同志を裏切るわけにはいかない。コイツらの顔を見る限りじゃ藍沢はそういう系なんだと思ってるに違いない。でも実際は俺の夏川に対する信仰心にしっかりと困惑してくれる良い子だったぞ。
「藍沢はな───」
「渉!」
ちょっ、藍沢へのフォローが……!おいどうすんだよ!せっかくフォローしようとしたのにできなかったじゃんか!藍沢は入学した頃から有村先輩に一途なんだよ!もう廊下を歩いてはベタベタベタベタ(※芦田談)と……あれ何でだろ、言ったら余計に藍沢の評判が悪化する気がする。
ってか話遮ったやつ誰だ。これが原因で藍沢の悪い噂が広がったらどうしてくれる。あのカップル邪魔すんのは
正直悪
でしかねぇぞ。
「ちょっと渉……!!」
「なん、だ……───ぇ?」
成敗してくれる!なんて意気込みで振り返ると、そこには鬼のような
形相
の夏川が居た。まさか俺以上に怒りを見せてる奴がそこに居るなんて思ってなかったわけで……自分の喉の奥から男とは思えないくらい裏返った声が出た。え、や、何でそんなあからさまに怒ってますの……?
「こっち来なさい!!!」
「え、おいッ!?ちょっ、急に引っ張んッ……!」
有無を言わさぬ強引さに目の前の景色も頭の中もごちゃごちゃになった。強く引っ張られて軽く教卓に腰をぶつけたけど何だかそれどころじゃない気がした。夏川のデカい声がまだ頭の中で反響している。一体何なの……?
「ちょっ───とっとっとグヘッ!?」
廊下に連れ出され、上の階に通じる階段の前を通り過ぎたと思ったら閉じてる音楽室の前にグォンと放り投げられた。迫る扉にビビって何とか体勢を整えようとしたけど間に合わず、激しい衝撃と一緒に漫画のような『ビターン!』なんて音が聞こえた。なに……?いったい何が起こったの?

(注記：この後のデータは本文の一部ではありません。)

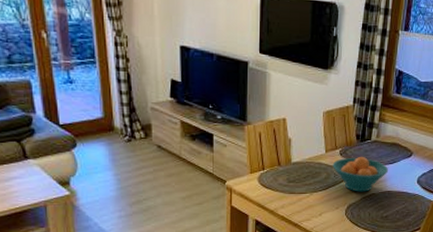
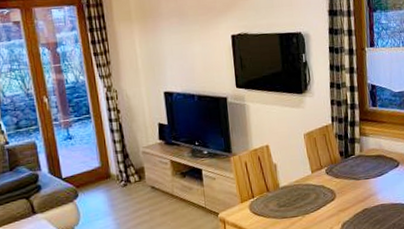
fruit bowl: present [332,156,389,192] -> none [320,172,378,209]

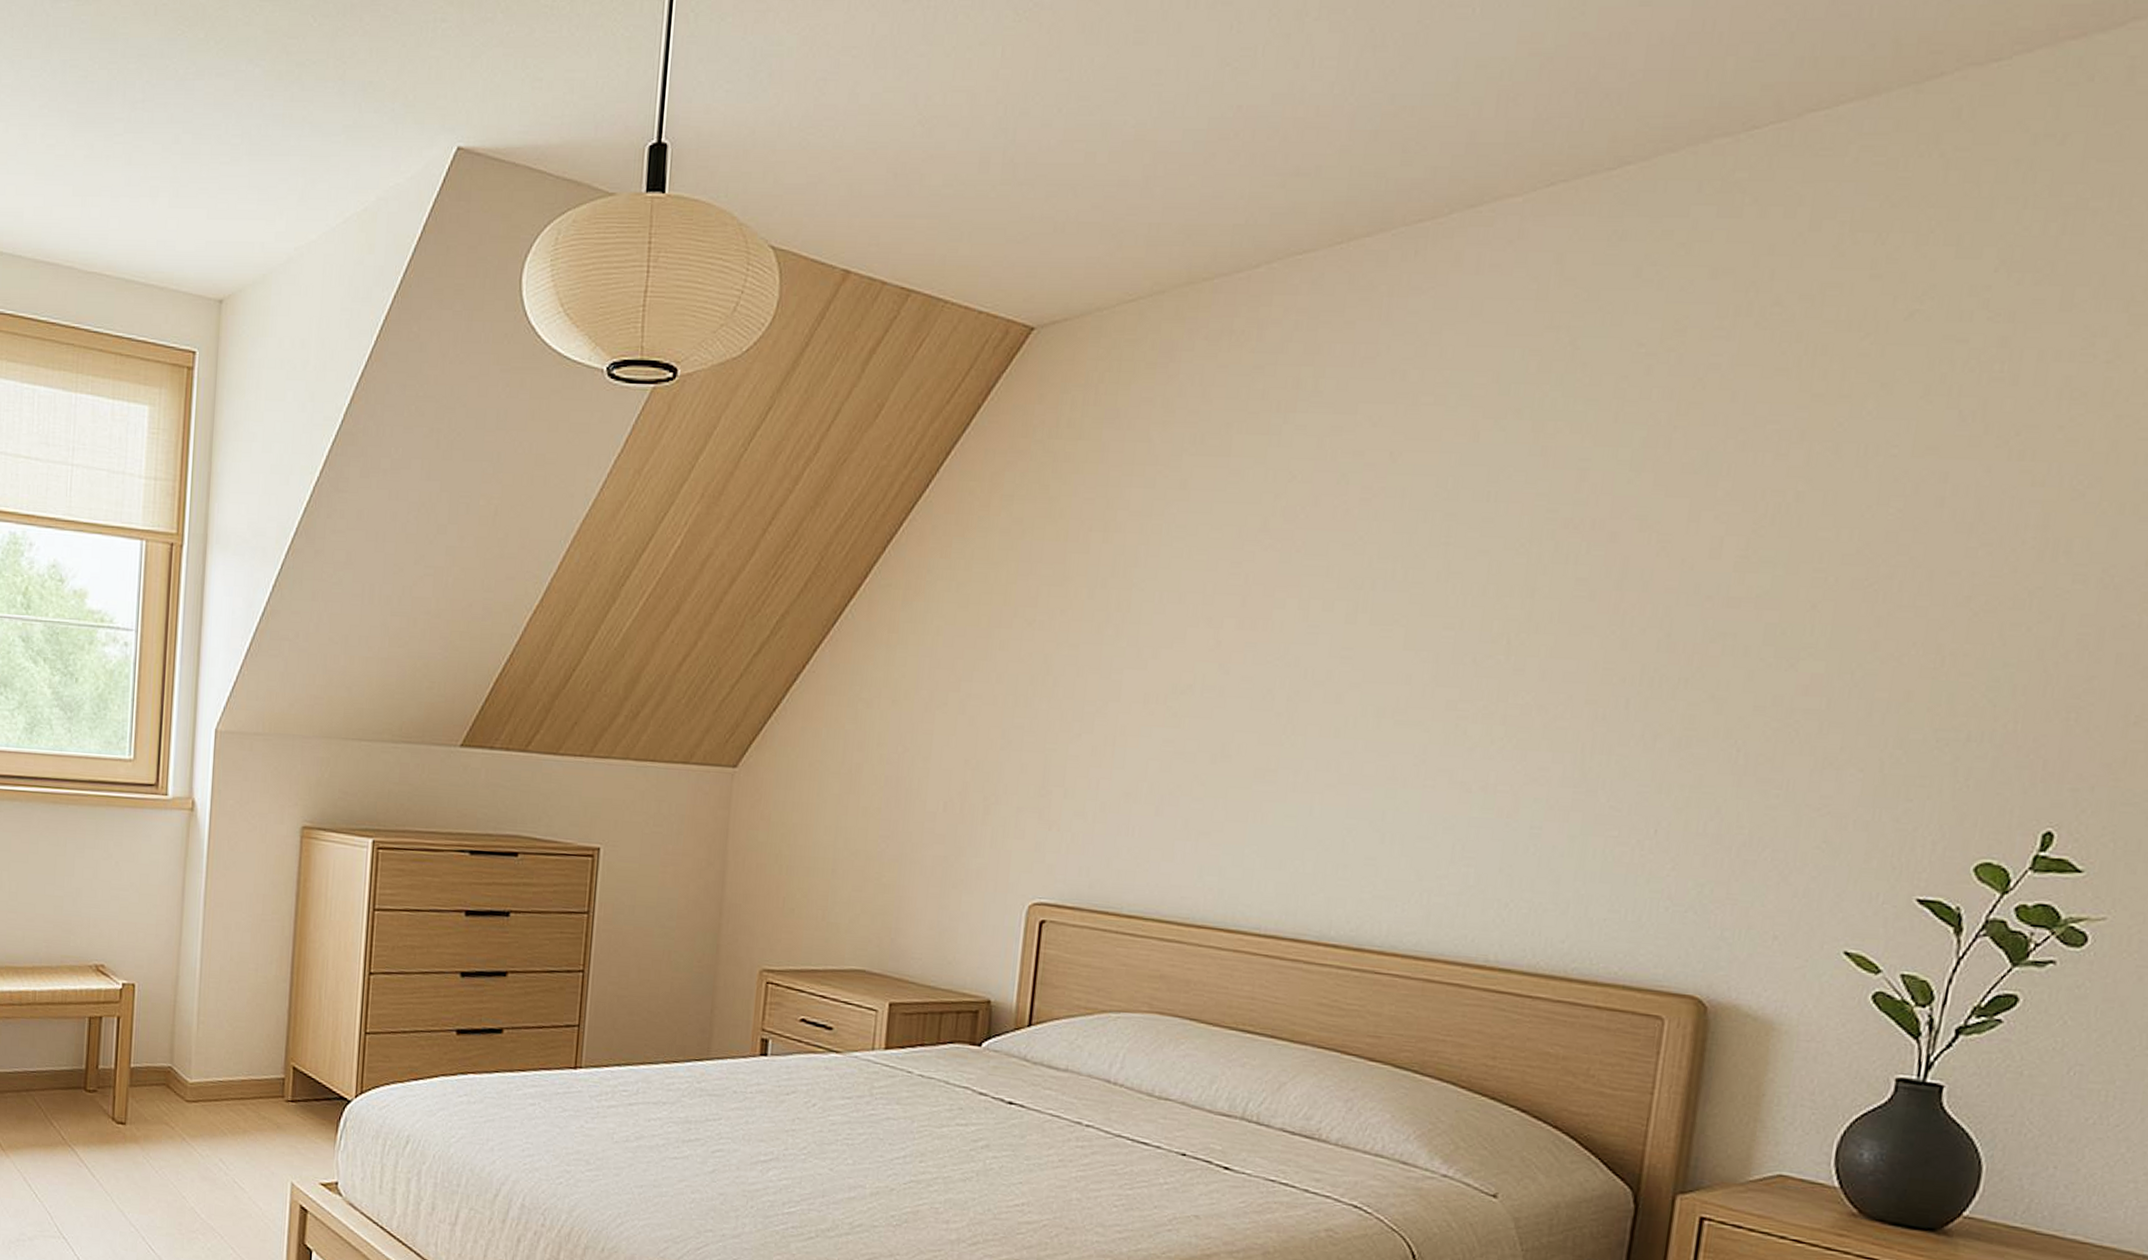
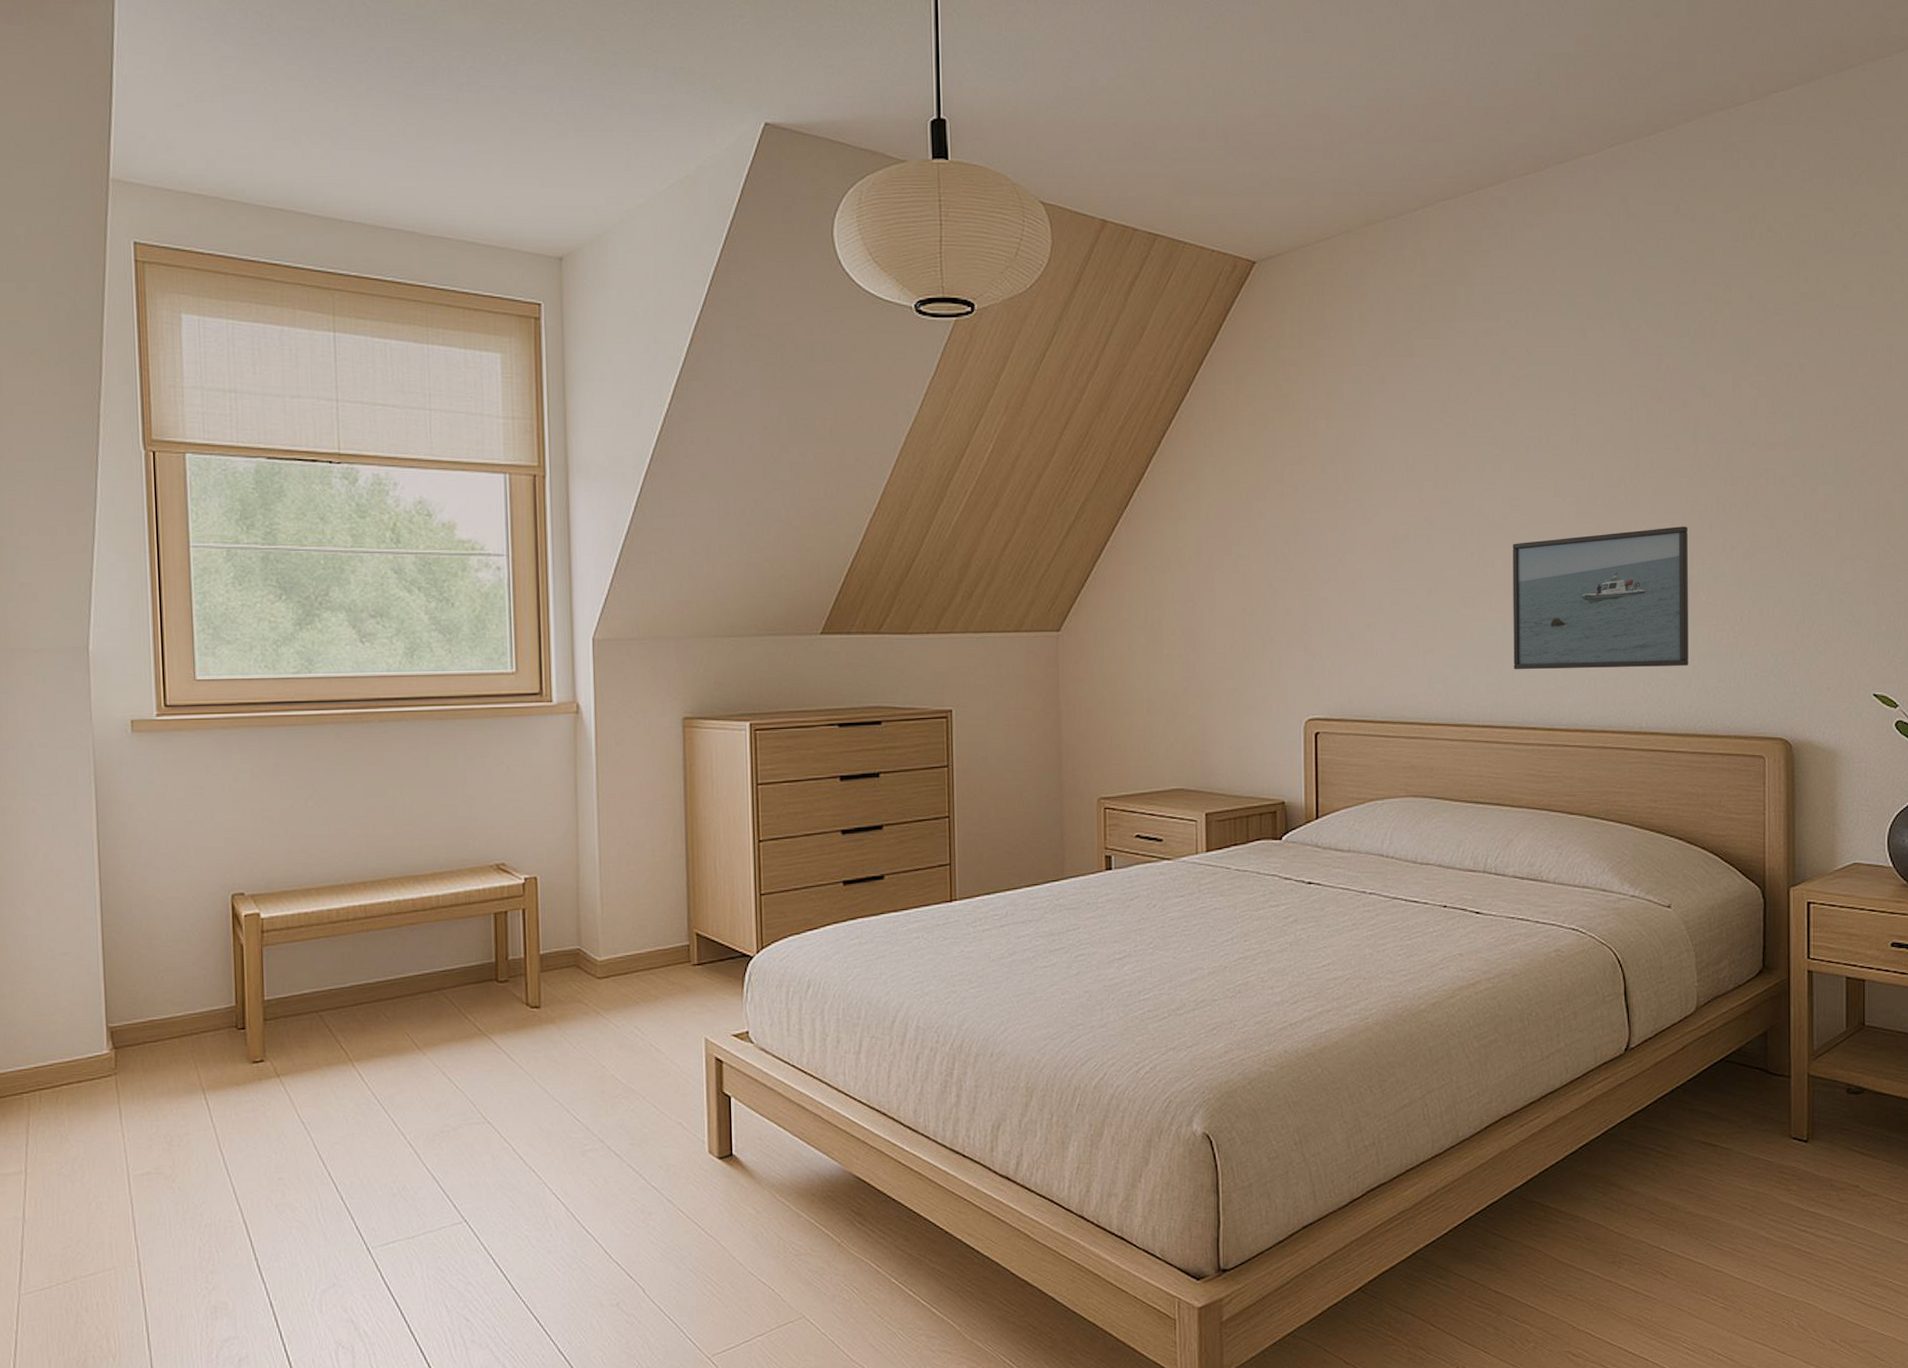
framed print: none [1316,701,1593,887] -> present [1512,526,1689,669]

頑丈な防音扉を背にゆっくりと腰から床に落ちる。目の前にはやっぱり何故か怒ってる様子の夏川。え!?え!?何で何で!?
「ハァッ……ハァッ…………」
ええっ、肩震わせながら息切らしてる……!なに俺死ぬの?これからとんでもない事されんの?マジかよ宜しくお願いします───じゃねぇな本当にヤバそう。
お、落ち着け俺……!自分がした事を考えるんだ!夏川が怒っている理由……きっと俺の今までの行動にあるはずッ……!
───あの!過去何ヶ月も心当たりがあり過ぎてどれか分かんないんですけど!